Montanism, like Gnosticism, visited the Rhone Valley and obtained great successes. Even during the life of Montanus, Priscilla and Maximilla the Lyonese heard with admiration of their prophesies and supernatural gifts. Coming forth from a world closely bordering on Montanism, the Church of Lyons could not remain indifferent to a movement which carried away Phrygia and troubled all Asia Minor. The terrible oracles of the new prophets, the pious practices of the saints at Pepuza, their brilliant charismas, this return of the supernatural phenomena of the apostolic age—such were the tidings which came one by one after each other from Asia, and which struck with stupor the whole Christian world, and they could not but move them peculiarly. It was almost themselves they 172beheld in these ascetics. Their Vettius Epagathuses, were they not called so because of their austerities, the most famous nazirs? The majority found it easy to believe that the fountain of God’s gifts had not been dried up.
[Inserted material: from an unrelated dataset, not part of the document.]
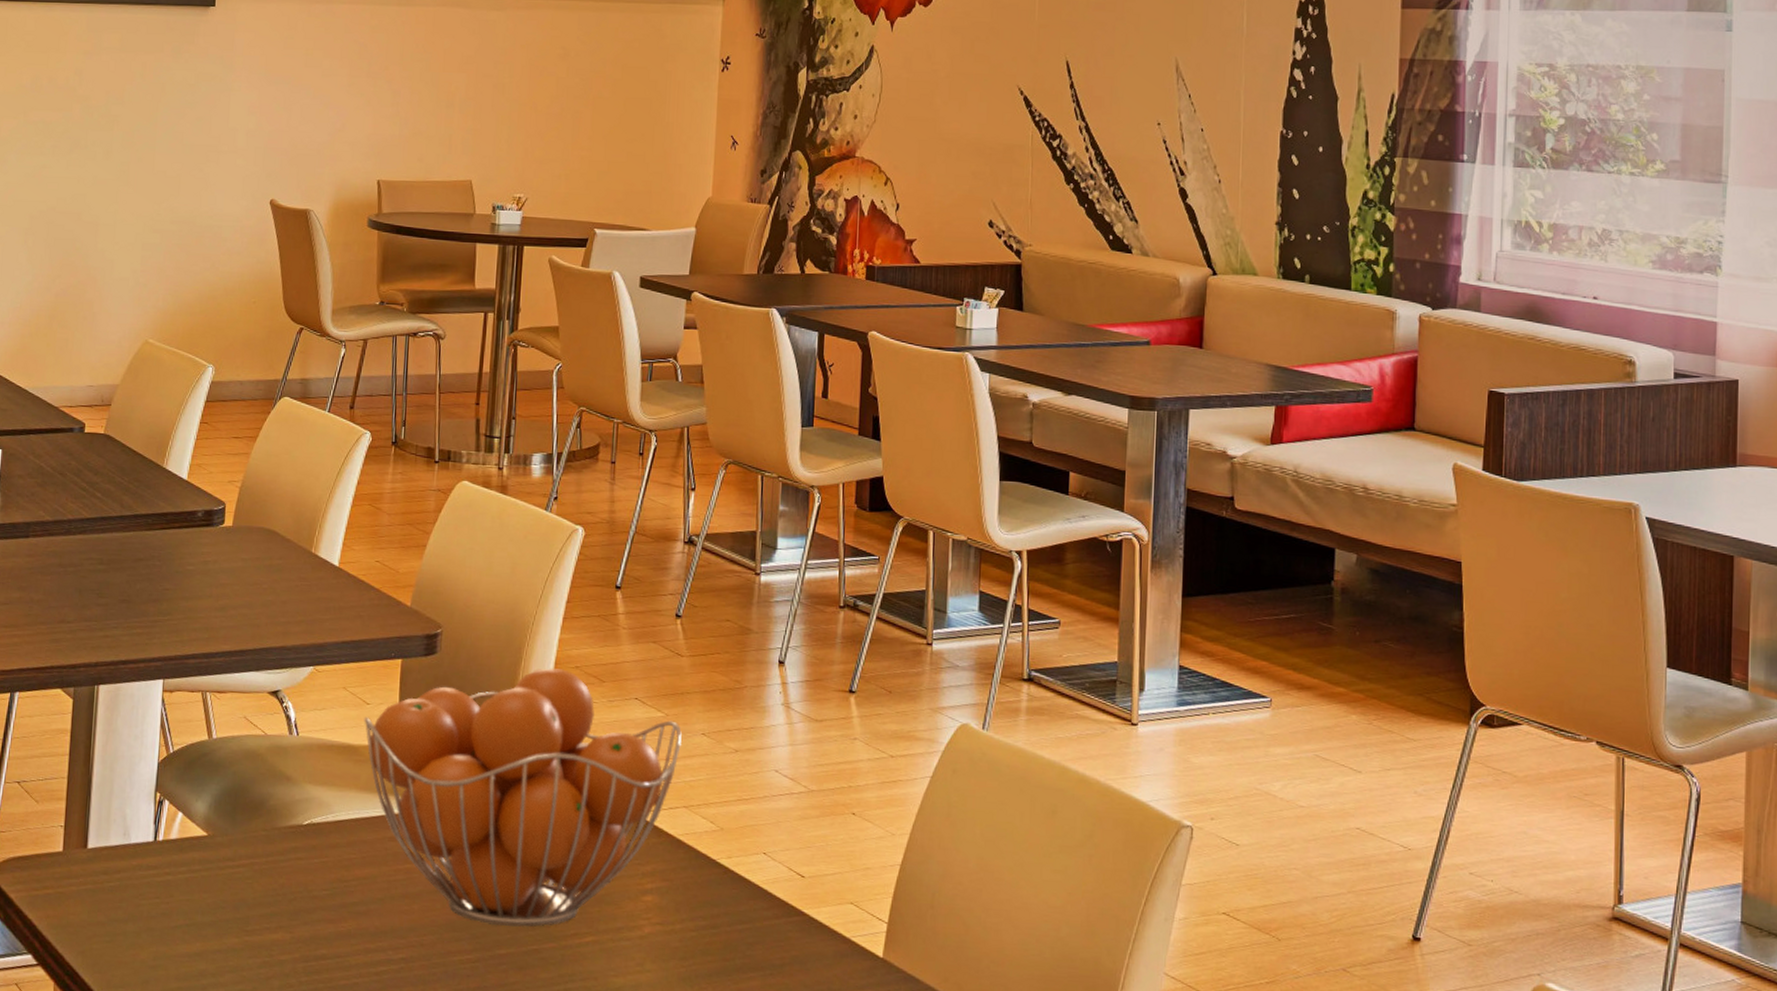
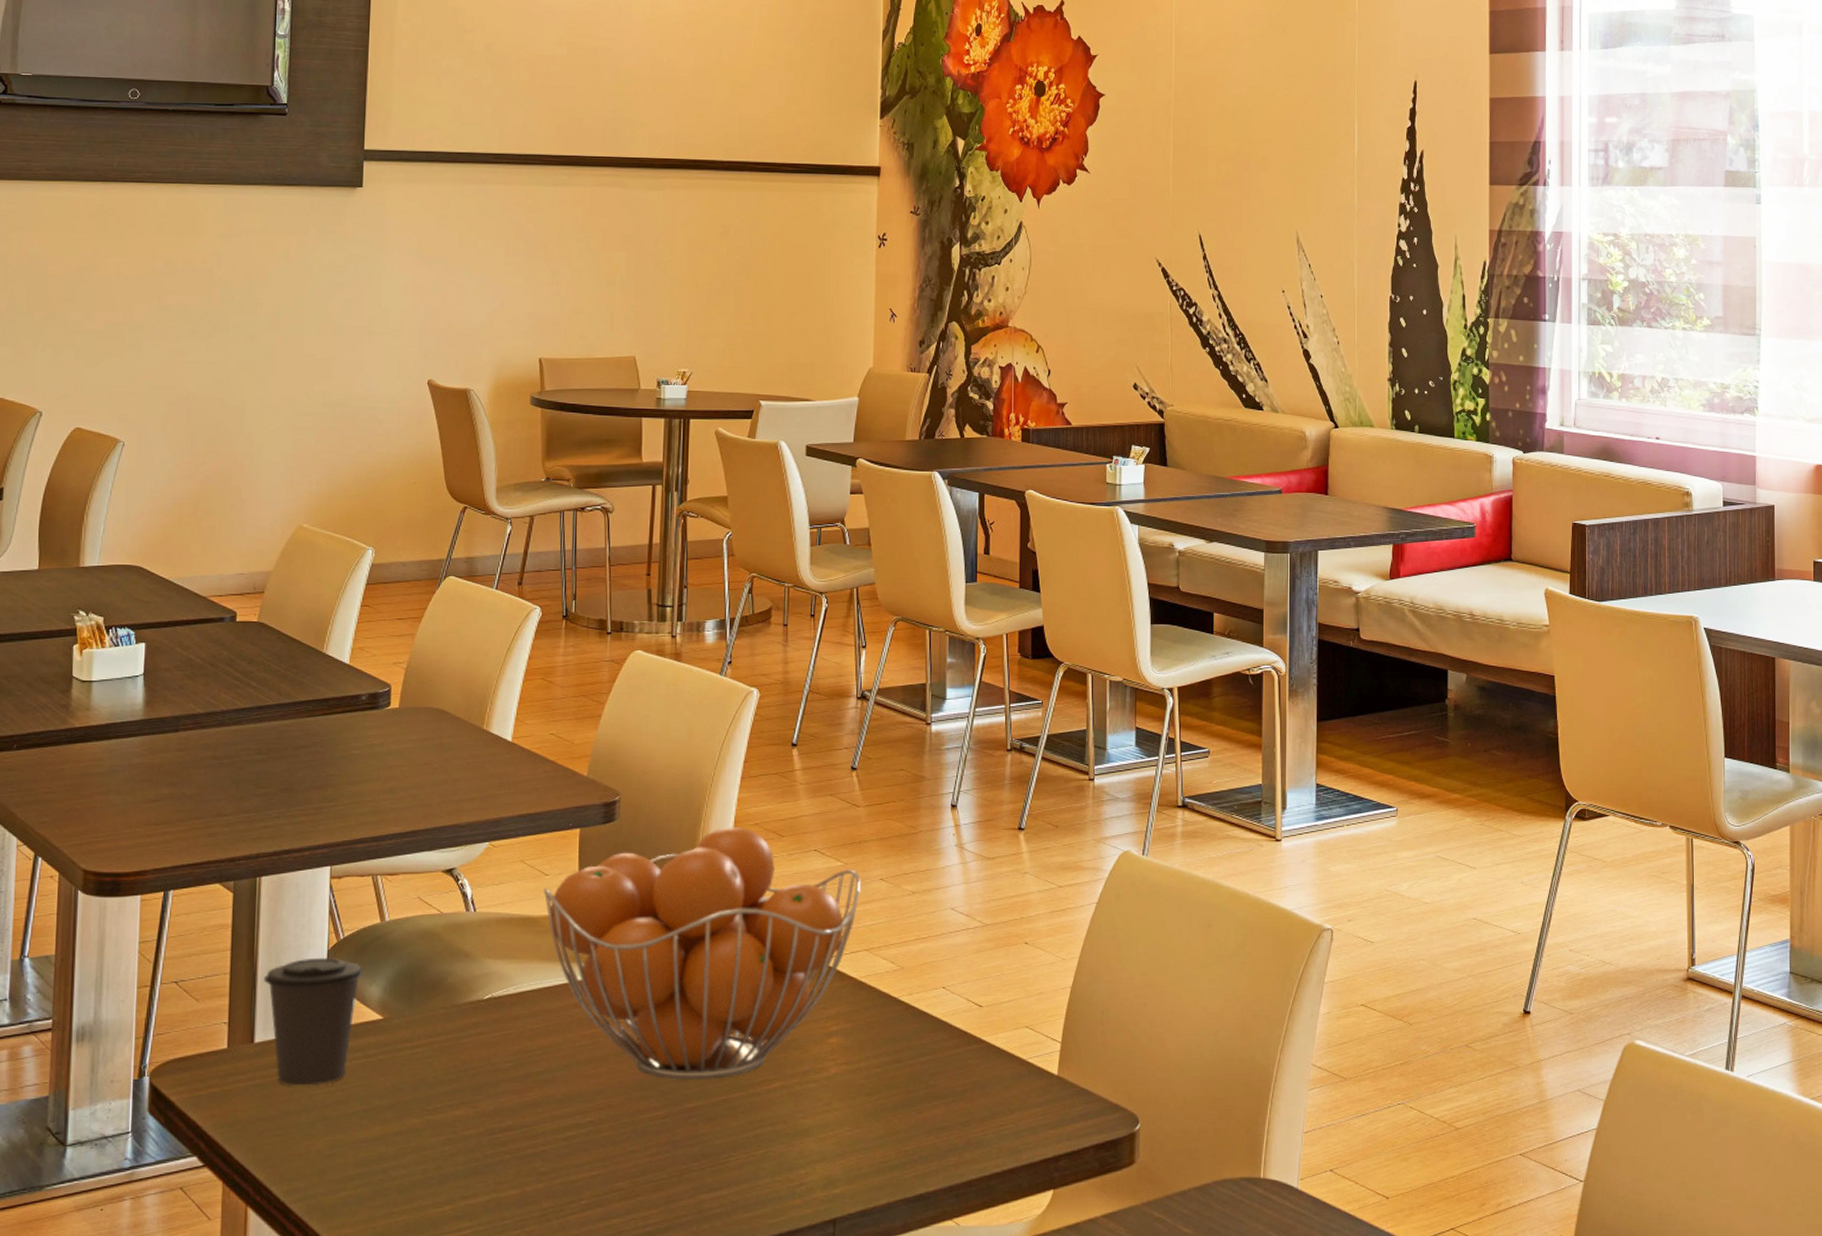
coffee cup: none [98,769,191,896] -> present [264,957,365,1086]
Many distinguished members of the Lyonese Church, and a certain Alexander, a physician by profession, who had lived in Gaul for many years, came from that country. This Alexander, who astonished everybody by his love of God and his boldness and preaching, appeared favoured with all the apostolic graces.

The Lyonese, at a distance, give us therefore the impression of belonging with many relationships to the pietistic circle of Asia Minor. They sought for martyrdom, they had visions, practised charismas, enjoyed communications with the Holy Spirit or Paraclete, looking on the Church as a virgin. An ardent millenarianism, a constant expectation of anti-Christ and the end of the world were in some sort the common ground from which these great enthusiasts drew their vigour. But a touching docility, joined to rare practical good sense, made the majority of the faithful suspicious of the evil spirit who was hidden frequently under these proud peculiarities.
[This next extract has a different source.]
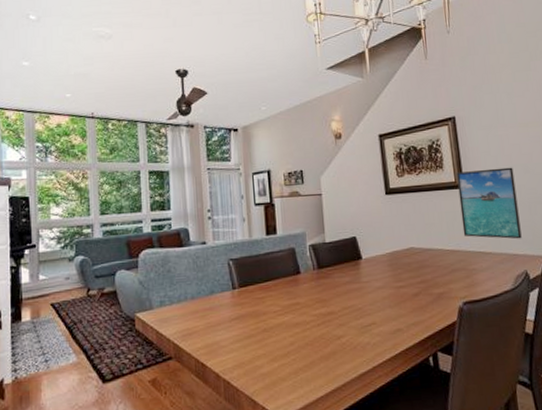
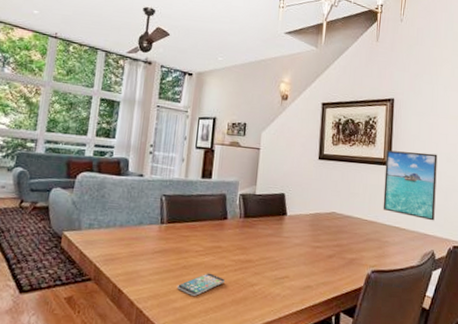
smartphone: none [260,332,309,360] -> present [176,273,225,297]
Sometimes, indeed, certain bizarre results came from Phrygia, evidencing a Christian effervescence which no reason could guide. A certain Alcibiades, who came from this country to settle in Lyons, astonished the Church by his exaggerated macerations. He practised all the austerities of the saints of Pepuza, absolute poverty, excessive abstinences. Nearly the whole creation he repelled as impure, and people asked how he could live while refusing the most evident necessaries of life. The pious Lyonese saw in this at first nothing save what was praiseworthy; but the arbitrary manner in which 173the Phrygian understood things disquieted them. Alcibiades had sometimes the appearance of a madman. He seemed, like Tatian and many others, to condemn in principle an entire class of God’s creatures, and he offended many brethren by the manner in which he guided his kind of life in the outset. It was still worse when, arrested with the others, he determined to continue his abstinences. A heavenly revelation was required to restore him to reason, as we shall soon see.
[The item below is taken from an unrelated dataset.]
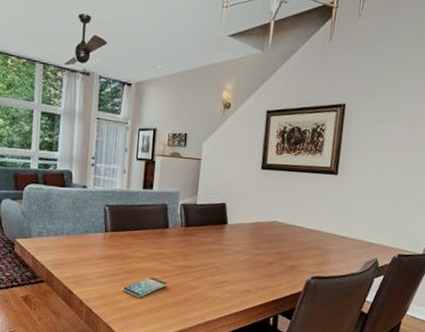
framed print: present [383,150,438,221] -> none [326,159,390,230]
Irenæus, so firm on the question of Marcionism and Gnosticism, was, in regard to Montanism, much more undecided. The holiness of the Phrygian ascetics could not but affect him; but he saw too plainly into Christian theology not to perceive the danger of the new doctrines as to prophecy and the Paraclete. He does not mention the Montanists among the heretics with whom he fights. He energetically blames certain subversive pretensions, without once naming their authors, and the precautions which he took show that he did not wish to put the Phrygian pietists in the same rank as the schismatic sects. A man of order and hierarchy beyond everything, he ended, it would seem, by seeing in them false prophets; but he hesitated for a long time before arriving at this severe opinion. All the Lyonese were in the same perplexity as he. In their embarrassment they thought of consulting Eleutherus, who a short time back had succeeded Soter in the Roman see. Already the Bishop of Rome was the authority from whom the solution of difficult cases was demanded, who counselled the various churches, and was the centre of concord and unity.